Fighting Over Swordfish
With great respect and deference to Rabbi Hershel Schachter, I must ask in regards to his halacha column last week (“Are Swordfish Kosher?”): Why now? There are certain things we don’t do because they may sow confusion in chinuch, cause a breach in fences designed to keep us from wrongdoing, create a maras ayin, or run counter to age-old mesorahs. I believe eating swordfish falls under all four categories.
Debating the kashrus of swordfish just stirs the pot. While some stringencies go too far, overturning a widespread practice like not eating swordfish would cause great machlokes and strife. The Jewish people already face external struggles. Why create internal ones?
Chaim Yehuda Meyer
While I congratulate the Jewish Press on publishing a letter written by the nephew of late leader of Neturei Karta praising the state of Israel, I think some of the many items omitted in his letter should be noted.
For example, the writer takes satisfaction that his sons are able to serve in Golani and paratrooper units while still being religious, yet he makes no mention of the sacrifices made for decades by boys serving in hesder units connected to yeshivot affiliated with either Mizrachi (e.g., Kerem B’Yavneh) or Poalei Agudah (e.g., Sha’alvim).

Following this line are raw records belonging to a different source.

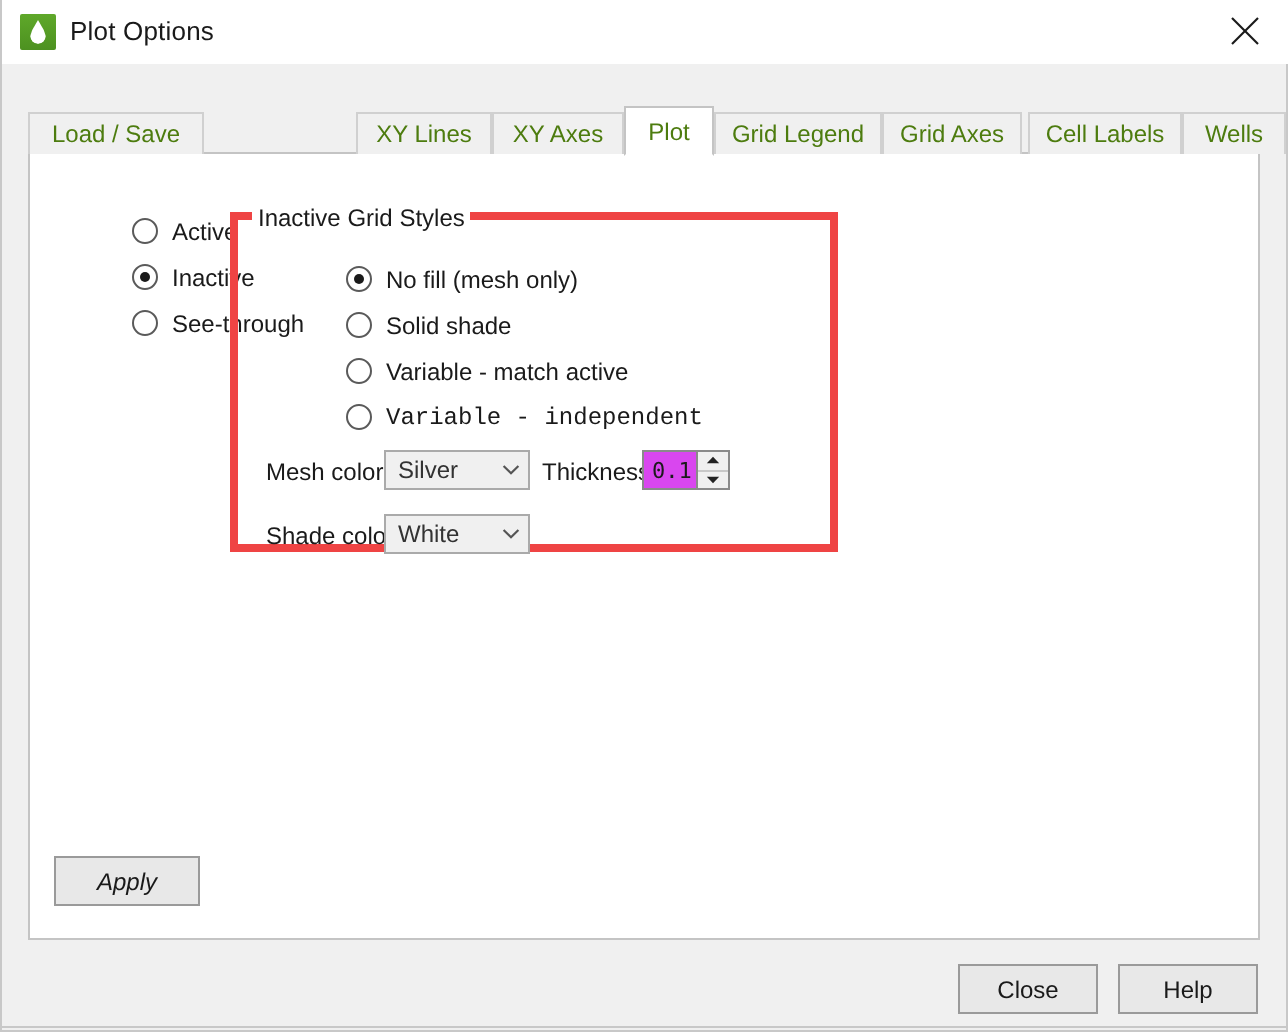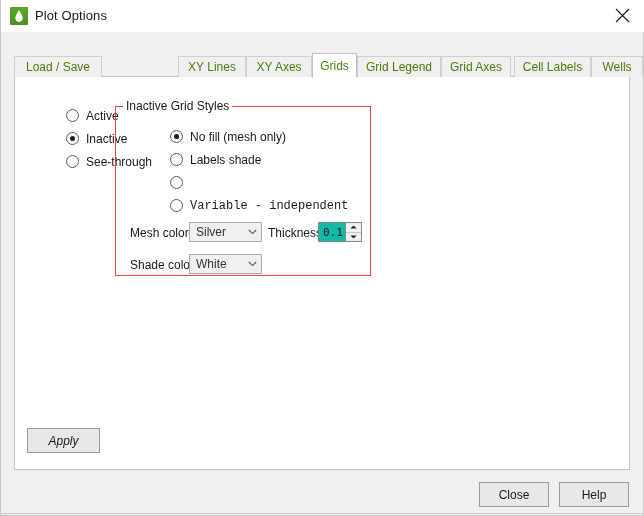--- a/index.html
+++ b/index.html
@@ -153,24 +153,24 @@
   .radio .lbl {
     margin-left: 7px;
     font-size: 12px;
     color: #1a1a1a;
   }
 
   
   .groupbox {
     position: absolute;
     left: 113px; top: 74px;
-    width: 256px;
+    width: 304px;
     height: 170px;
     box-sizing: border-box;
-    border: 1px solid #ef4444;
+    border: 4px solid #ef4444;
   }
   .groupbox > .gb-title {
     position: absolute;
     left: 7px; top: -8px;
     background: #ffffff;
     padding: 0 3px;
     font-size: 12px;
     color: #1a1a1a;
     white-space: nowrap;
   }
@@ -198,21 +198,21 @@
     align-items: center;
     justify-content: center;
     flex: 0 0 auto;
   }
 
   
   .spinner {
     position: absolute;
     height: 20px;
     box-sizing: border-box;
-    background: #14b8a6;
+    background: #d946ef;
     border: 1px solid #8a8a8a;
     display: flex;
     align-items: stretch;
   }
   .spinner .sval {
     flex: 1 1 auto;
     display: flex;
     align-items: center;
     padding-left: 4px;
     font-family: "DejaVu Sans Mono", monospace;
@@ -282,21 +282,21 @@
       </svg>
     </div>
   </div>
 
   <div class="dialog-body">
 
     <div class="tabstrip">
       <div class="tab" style="left:0px; width:88px;">Load / Save</div>
       <div class="tab" style="left:164px; width:68px;">XY Lines</div>
       <div class="tab" style="left:232px; width:66px;">XY Axes</div>
-      <div class="tab selected" style="left:298px; width:45px;">Grids</div>
+      <div class="tab selected" style="left:298px; width:45px;">Plot</div>
       <div class="tab" style="left:343px; width:84px;">Grid Legend</div>
       <div class="tab" style="left:427px; width:70px;">Grid Axes</div>
       <div class="tab" style="left:500px; width:77px;">Cell Labels</div>
       <div class="tab" style="left:577px; width:52px;">Wells</div>
     </div>
 
     <div class="tabpanel">
 
       <div class="radio" style="left:11px; top:32px;">
         <span class="dot"></span>
@@ -313,24 +313,25 @@
 
       <div class="groupbox" style="left:100px; top:29px;">
         <div class="gb-title">Inactive Grid Styles</div>
 
         <div class="radio checked" style="left:14px; top:23px;">
           <span class="dot"></span>
           <span class="lbl">No fill (mesh only)</span>
         </div>
         <div class="radio" style="left:14px; top:46px;">
           <span class="dot"></span>
-          <span class="lbl">Labels shade</span>
+          <span class="lbl">Solid shade</span>
         </div>
         <div class="radio" style="left:14px; top:69px;">
           <span class="dot"></span>
+          <span class="lbl">Variable - match active</span>
         </div>
         <div class="radio" style="left:14px; top:92px;font-family:Liberation Mono, monospace;">
           <span class="dot"></span>
           <span class="lbl">Variable - independent</span>
         </div>
 
         <div class="fieldlabel" style="left:14px; top:119px;">Mesh color</div>
         <div class="combo" style="left:73px; top:115px; width:73px;">
           <span class="cval">Silver</span>
           <span class="chev">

Yehuda Meshi-Zahav also talks about ZAKA and Yad Sarah without giving any credit to Modern Orthodox organizations such as AMIT and Emunah that financed hundreds of facilities with kosher food that have made everyday life in Israel more livable.
Nor does he mention how much stress the social safety net has been under due to education policies that make such a large portion of the charedi public unprepared for modern-day jobs.
Finally, the writer takes pride in the fact that every “year the Israeli government donates millions of shekels to the Torah world.” He neglects to mention that charedi political parties get this money because they make it their top priority. Thus, when the Sharon government threw 10,000 settlers out of Gaza, the charedim remained in the government and, of course, were rewarded with the millions of shekels.
Doesn’t Believe Portman
Natalie Portman has stated that her “decision not to attend the Genesis Prize ceremony has been mischaracterized by others.” Question: Is Ms. Portman discomposed by those BDSers who now claim her as one of their own as much as she is discomposed by the supporters of Israel who question her loyalty to Israel and the Jewish people?
In the same public statement, Ms. Portman beseeches the world to “not take any words that do not come directly from me as my own.” Ms. Portman’s reversal of her prior decision to attend the Genesis Prize ceremony was initially communicated via her representative (whom she presumably pays to interface with the public, and who presumably communicated her initial acceptance). How much credence should the words of Ms. Portman’s own spokespeople now be given in any matter?
Kenneth H. Ryesky
Petach Tikva, Israel
The Gedolim Should Decide
The debate over secular education in yeshivos should not be decided by lay people – however well-meaning they may be. As with everything that pertains to Yiddishkeit, it should be in the hands of the gedolim.
The fact is that the menahalim of yeshivos look to the gedolim – whether they are litvish, chassidish, or sefaredi – on how to educate their students. That is how it should be. By doing so, they will be able to withstand the ever-growing pressures of this generation and live as Hashem wants them to live.